Like Jingle Jangle, Happiest Season has an incredible cast and benefits greatly from its talented actors. While the plot is relatively predictable, I was glad to see a movie featuring a gay couple as its main characters to be making headlines this holiday season. I also enjoyed the honesty of the film. Although it does have a (SPOILER ALERT!) mostly happy ending, there are definitely some raw, tear-jerking moments throughout that make it much deeper than your average holiday romcom. Beyond romance, Happiest Season makes viewers think about family dynamics, loss, friendships, self image, and even some politics. I appreciated that the film didn’t just scratch the surface, but dove deeper into some of the difficulties surrounding the holiday season for many. Not to say that this is an incredibly profound film, but it does bring up some thought provoking themes. 

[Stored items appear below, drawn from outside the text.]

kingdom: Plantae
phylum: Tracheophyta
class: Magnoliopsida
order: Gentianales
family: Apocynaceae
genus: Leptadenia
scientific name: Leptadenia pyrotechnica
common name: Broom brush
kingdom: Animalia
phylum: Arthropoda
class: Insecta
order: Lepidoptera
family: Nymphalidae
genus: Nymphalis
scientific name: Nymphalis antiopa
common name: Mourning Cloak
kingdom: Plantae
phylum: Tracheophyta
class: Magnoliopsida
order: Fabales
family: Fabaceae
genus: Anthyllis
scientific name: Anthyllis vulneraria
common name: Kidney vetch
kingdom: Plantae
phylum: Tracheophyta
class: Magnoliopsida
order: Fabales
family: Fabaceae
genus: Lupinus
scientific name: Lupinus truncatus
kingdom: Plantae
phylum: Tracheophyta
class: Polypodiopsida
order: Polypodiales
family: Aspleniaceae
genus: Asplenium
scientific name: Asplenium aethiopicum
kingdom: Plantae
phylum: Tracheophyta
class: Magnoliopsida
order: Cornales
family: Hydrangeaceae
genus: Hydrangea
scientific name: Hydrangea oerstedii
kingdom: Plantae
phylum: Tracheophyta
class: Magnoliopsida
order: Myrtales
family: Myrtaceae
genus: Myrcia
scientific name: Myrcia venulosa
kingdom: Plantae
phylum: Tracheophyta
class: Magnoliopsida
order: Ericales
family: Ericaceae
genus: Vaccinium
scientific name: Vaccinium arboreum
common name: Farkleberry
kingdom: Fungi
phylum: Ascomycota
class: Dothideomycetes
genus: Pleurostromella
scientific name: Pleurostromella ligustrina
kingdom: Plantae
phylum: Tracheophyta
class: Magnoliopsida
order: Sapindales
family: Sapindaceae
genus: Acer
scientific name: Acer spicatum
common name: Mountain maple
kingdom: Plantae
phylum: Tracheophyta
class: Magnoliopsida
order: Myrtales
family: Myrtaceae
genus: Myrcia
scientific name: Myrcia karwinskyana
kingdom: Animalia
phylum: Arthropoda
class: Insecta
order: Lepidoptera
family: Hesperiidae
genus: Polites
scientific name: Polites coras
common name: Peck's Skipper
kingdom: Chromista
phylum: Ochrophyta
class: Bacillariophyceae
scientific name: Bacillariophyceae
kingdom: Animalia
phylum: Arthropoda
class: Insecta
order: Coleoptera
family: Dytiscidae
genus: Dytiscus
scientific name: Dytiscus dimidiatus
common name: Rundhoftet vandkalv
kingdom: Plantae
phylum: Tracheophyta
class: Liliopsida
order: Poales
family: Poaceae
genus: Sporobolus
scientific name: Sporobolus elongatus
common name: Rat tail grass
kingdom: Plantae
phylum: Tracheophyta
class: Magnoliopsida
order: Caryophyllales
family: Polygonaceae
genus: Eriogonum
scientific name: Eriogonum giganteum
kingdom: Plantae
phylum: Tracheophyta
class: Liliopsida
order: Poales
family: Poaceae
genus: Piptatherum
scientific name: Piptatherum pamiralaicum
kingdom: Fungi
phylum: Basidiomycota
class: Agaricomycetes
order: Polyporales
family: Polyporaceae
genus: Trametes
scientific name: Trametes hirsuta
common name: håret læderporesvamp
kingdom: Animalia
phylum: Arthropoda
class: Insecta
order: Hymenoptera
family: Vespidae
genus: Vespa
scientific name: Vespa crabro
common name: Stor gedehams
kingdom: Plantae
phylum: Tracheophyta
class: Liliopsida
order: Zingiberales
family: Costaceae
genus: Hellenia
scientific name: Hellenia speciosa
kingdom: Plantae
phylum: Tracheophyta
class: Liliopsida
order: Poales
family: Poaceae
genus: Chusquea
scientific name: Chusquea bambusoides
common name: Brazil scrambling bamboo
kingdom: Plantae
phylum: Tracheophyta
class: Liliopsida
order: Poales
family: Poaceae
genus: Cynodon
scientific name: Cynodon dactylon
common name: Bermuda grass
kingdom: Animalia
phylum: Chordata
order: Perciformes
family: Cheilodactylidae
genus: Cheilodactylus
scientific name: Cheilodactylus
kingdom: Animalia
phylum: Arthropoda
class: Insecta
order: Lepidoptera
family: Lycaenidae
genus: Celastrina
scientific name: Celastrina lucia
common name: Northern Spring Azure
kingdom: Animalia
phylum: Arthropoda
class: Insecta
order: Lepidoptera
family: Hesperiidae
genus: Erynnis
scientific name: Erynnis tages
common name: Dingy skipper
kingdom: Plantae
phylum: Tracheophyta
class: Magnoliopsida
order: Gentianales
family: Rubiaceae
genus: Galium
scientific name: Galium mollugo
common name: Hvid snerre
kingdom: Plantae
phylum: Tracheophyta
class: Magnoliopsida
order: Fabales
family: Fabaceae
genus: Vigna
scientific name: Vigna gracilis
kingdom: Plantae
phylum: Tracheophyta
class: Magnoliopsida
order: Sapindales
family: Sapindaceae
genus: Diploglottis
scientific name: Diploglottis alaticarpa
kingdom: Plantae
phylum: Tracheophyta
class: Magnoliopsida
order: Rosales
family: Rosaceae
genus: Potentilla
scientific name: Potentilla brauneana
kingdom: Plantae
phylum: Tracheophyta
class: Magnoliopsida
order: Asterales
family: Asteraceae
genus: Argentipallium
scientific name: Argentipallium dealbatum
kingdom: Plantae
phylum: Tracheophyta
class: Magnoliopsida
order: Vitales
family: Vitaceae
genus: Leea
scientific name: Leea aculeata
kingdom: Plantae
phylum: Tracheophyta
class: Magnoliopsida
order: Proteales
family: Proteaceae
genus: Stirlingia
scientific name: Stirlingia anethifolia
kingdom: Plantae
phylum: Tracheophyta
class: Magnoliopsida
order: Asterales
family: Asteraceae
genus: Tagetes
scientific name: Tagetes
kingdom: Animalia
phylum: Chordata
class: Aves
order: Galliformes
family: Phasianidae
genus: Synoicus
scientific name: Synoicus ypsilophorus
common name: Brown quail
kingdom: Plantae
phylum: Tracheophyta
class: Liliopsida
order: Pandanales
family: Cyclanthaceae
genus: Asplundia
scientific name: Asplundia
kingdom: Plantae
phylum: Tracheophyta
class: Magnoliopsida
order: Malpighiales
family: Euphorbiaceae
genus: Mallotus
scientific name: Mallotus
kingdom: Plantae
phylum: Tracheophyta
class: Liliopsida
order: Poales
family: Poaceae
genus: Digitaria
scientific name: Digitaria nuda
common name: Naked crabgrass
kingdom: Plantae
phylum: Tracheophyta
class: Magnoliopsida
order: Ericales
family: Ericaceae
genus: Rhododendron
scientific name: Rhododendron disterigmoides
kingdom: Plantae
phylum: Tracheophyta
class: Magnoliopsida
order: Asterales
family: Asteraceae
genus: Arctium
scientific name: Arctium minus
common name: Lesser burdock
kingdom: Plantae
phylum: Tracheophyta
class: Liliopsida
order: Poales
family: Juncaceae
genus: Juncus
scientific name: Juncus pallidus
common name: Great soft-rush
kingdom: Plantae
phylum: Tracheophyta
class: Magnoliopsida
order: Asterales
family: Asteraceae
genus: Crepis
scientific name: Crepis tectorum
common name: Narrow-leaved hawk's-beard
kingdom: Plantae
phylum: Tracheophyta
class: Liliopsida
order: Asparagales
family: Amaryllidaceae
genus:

Some critics have claimed that the film places some of its characters, particularly the gay characters, in sterotypical roles, a point which I see some merit to. Other critics have complained about the underdevelopment of Harper’s character, which I wholeheartedly agree with. Harper’s motives are somewhat confusing, her supposedly deep love for Abby is not well established or convincing, and her actions and words are extremely contradictory at times. At one point, her behavior towards Abby became irredeemable in my mind, and hence their (SPOILER ALERT!) reunion at the end felt almost implausible. On another note, Dan Levy’s character reminded me a lot of his role as David in Schitt’s Creek, which made me very happy. I would recommend this move to anyone looking for a twist on the traditional holiday romantic comedy.